Wednesday, October 10, 2018

Who's the best GM of all time? Just follow the bad trade chain.

Who’s​ the best general​ manager​ in​ the​ history​ of​ the NHL?

On​ the surface, that​ seems like the​ sort​ of question that​​ we can’t really answer. You’ll have your opinion and I’ll have mine, and we can have fun debating it back and forth. But ultimately, it’s all a matter of opinion.

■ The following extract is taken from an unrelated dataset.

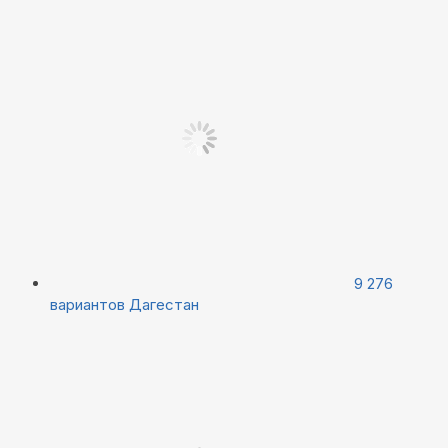
9 276
вариантов
Дагестан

Or is it? When it comes to these sorts of questions, I’ve always been a big fan of stripping away emotion and hometown bias and going with a calculated, scientific approach. And there’s an opportunity to do that here, because part of a GM’s job involves occasionally going head-to-head with their colleagues. We can never read too much into a matchup between goalies or coaches or players, because the results will be determined by the rosters around them. But when GMs sit down to hammer out a trade, it’s just them. Just two men, locked in a battle of wits to see who can get the best of the other.

That should give us an opportunity to answer the question of who was the best in an objective way. All we need to do is go back through the trading records and see who got the best of who. After all, you can’t be the best GM ever if some other GM took you to the cleaners in a head-to-head matchup. We just need to work our way down the chain, looking for any trades that were clearly lopsided, and we’ll eventually get to an answer we can all agree on. It’s practically foolproof.

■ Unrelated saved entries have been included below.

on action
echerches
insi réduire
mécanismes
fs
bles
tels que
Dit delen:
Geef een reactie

The only question is where to begin. That’s tricky, but I think there’s a logical answer: We start with the reigning GM of the Year. After all, if the league says a guy is the best in the business at this very moment, that seems like as good a place as any to start our search.

As it happens, the current GM of the Year is a legitimate contender for our Best Ever crown. That would be George McPhee, who won the 2018 award after working a near-miracle with the Golden Knights. He has nearly two decades of experience as an NHL GM, and he’s taken two teams to the Stanley Cup final. If you’re looking for someone to call the best, you could do a lot worse than George McPhee.

Except that for all McPhee’s success, he made one of the worst trades in recent history back in 2013, when he sent Filip Forsberg to the Predators for Martin Erat and a minor leaguer. It was a disastrous trade, as Forsberg quickly developed into one of the league’s best young wingers while Erat barely did anything in Washington. The deal has been referred to as a “dumpster fire”. And who was the GM who robbed McPhee blind in that deal? That would be David Poile.

So McPhee clearly can’t be the best GM ever. Instead, it’s Poile. See how this works? Simple and straightforward.

Except that while Poile certainly won his fair share of trades over his 36 years on the job, his record isn’t exactly spotless. Back in 1992, Poile was GM of the Capitals when he traded winger Dino Ciccarelli to the Red Wings in a straight-up deal for Kevin Miller. The 31-year-old Ciccarelli had scored over 100 goals in his three full seasons in Washington; he turned out to have over 160 more left in him, on the way to joining the 600-goal club and making the Hall of Fame. Miller lasted all of 10 games in Washington.

So sorry, David, you can’t be the best GM of all-time when you get robbed like that. Instead, we’ll hand those honors over to the man that fleeced you: Red Wings’ GM Bryan Murray.

Murray’s a solid pick; he was a GM for four different teams over the course of a quarter century. Unfortunately, he also had some shaky deals. Back in 2013, he traded Jakob Silfverberg, Stefan Noesen and a first-round pick to the Ducks in a deal for winger Bobby Ryan. That pick ended up being in the top 10, and the Ducks used it on Nick Ritchie. Meanwhile, Ryan has largely been a bust in Ottawa, and the team is currently trying to unload his massive contract. It was a clear loss for the Senators, and a win for Anaheim GM Bob “No Relation” Murray.

So Bryan can’t be our best-ever GM. But maybe Bob can be.

Unfortunately, the best GM ever wouldn’t have traded one of the top defensemen in the league without getting any impact assets back in return. That’s what Murray did back in 2009, when Paul Holmgren got him to part with Chris Pronger for the low price of Joffrey Lupul, Lucas Sbisa and two late first-round picks. Pronger immediately led the Flyers to within two wins of a championship, making the deal a big win for GM Paul Holmgren.

So Murray isn’t the best GM after all. Paul Holmgren is.

Except that he can’t be, because he once traded James van Riemsdyk to the Maple Leafs in a straight-up deal for Luke Schenn. That was a bad deal on the day it went down, and has been getting worse ever since. Schenn was barely a useful third-pairing guy, while van Riemsdyk had multiple 30-goal seasons in Toronto and just got a ton of money to come back to the Flyers. Chalk up a big win for Leafs GM Brian Burke.

So Holmgren is out. The best GM ever was actually Brian Burke.